▶ INSTRUCTIONS FOR THE TASK: Reproduce verbatim the text of the listing below, starting at its first line and ending at the line that contains "only the first", with both of those lines included.
● ● ●
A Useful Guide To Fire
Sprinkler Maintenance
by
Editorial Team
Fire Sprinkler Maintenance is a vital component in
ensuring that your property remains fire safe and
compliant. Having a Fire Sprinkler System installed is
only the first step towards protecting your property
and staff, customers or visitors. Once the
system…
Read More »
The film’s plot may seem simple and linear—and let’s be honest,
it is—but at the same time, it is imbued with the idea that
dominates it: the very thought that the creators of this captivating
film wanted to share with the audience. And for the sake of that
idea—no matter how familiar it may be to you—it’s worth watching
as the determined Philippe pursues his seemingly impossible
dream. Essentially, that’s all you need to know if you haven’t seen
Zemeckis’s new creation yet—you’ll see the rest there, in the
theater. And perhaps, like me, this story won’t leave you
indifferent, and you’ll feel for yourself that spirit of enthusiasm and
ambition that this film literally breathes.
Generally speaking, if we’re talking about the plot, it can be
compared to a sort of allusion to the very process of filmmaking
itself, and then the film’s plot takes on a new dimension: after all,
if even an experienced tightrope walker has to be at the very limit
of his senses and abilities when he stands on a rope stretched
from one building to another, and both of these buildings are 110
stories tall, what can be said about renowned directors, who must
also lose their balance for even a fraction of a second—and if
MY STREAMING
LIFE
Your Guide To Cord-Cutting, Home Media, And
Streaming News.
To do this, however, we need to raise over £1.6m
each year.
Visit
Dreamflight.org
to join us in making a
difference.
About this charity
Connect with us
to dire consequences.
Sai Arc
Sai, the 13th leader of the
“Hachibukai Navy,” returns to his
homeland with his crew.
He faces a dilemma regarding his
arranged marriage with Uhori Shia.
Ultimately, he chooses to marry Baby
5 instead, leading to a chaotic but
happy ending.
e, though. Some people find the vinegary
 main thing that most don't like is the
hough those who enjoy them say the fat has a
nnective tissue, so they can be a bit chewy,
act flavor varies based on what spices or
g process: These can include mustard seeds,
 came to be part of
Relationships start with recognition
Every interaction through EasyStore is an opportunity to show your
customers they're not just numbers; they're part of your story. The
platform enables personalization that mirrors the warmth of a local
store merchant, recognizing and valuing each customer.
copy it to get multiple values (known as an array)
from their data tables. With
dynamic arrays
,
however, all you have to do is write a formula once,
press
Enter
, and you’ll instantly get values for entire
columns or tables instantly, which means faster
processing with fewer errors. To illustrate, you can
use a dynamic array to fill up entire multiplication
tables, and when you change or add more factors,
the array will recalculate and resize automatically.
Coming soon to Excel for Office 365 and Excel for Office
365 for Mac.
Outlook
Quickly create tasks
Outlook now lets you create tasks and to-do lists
● ● ●
▶ RESULT OF THE EXERCISE:
A Useful Guide To Fire
Sprinkler Maintenance
by
Editorial Team
Fire Sprinkler Maintenance is a vital component in
ensuring that your property remains fire safe and
compliant. Having a Fire Sprinkler System installed is
only the first step towards protecting your property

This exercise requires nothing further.